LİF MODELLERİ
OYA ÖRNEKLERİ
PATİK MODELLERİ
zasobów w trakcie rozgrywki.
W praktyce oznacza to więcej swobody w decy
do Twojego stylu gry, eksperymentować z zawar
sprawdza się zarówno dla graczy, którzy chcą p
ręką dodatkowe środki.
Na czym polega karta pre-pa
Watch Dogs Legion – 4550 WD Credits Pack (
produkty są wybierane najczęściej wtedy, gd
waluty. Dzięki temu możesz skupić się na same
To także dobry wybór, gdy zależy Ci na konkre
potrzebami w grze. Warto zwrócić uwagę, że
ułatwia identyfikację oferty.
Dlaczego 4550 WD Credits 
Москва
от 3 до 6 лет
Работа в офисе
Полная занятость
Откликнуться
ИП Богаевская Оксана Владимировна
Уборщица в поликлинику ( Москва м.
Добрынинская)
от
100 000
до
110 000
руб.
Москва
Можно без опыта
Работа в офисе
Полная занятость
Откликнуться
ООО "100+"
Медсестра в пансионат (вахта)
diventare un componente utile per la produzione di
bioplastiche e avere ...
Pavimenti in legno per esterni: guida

--------------------------------

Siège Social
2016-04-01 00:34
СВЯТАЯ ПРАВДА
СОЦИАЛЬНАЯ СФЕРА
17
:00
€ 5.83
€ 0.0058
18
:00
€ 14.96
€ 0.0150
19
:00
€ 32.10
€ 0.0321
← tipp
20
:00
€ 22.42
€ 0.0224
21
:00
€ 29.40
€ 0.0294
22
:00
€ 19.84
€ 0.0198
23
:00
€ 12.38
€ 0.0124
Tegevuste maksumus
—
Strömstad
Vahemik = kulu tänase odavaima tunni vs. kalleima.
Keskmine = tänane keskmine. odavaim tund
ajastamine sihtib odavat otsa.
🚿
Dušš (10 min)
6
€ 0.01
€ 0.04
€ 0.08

--------------------------------

▶ **AIM OF THE EXERCISE**:
Here the output must be the lines above from the line with "ułatwia identyfikację oferty." to the line with "Pavimenti in legno per esterni: guida", both included, duplicated word for word and nothing else.

▶ **EXERCISE RESPONSE**:
ułatwia identyfikację oferty.
Dlaczego 4550 WD Credits 
Москва
от 3 до 6 лет
Работа в офисе
Полная занятость
Откликнуться
ИП Богаевская Оксана Владимировна
Уборщица в поликлинику ( Москва м.
Добрынинская)
от
100 000
до
110 000
руб.
Москва
Можно без опыта
Работа в офисе
Полная занятость
Откликнуться
ООО "100+"
Медсестра в пансионат (вахта)
diventare un componente utile per la produzione di
bioplastiche e avere ...
Pavimenti in legno per esterni: guida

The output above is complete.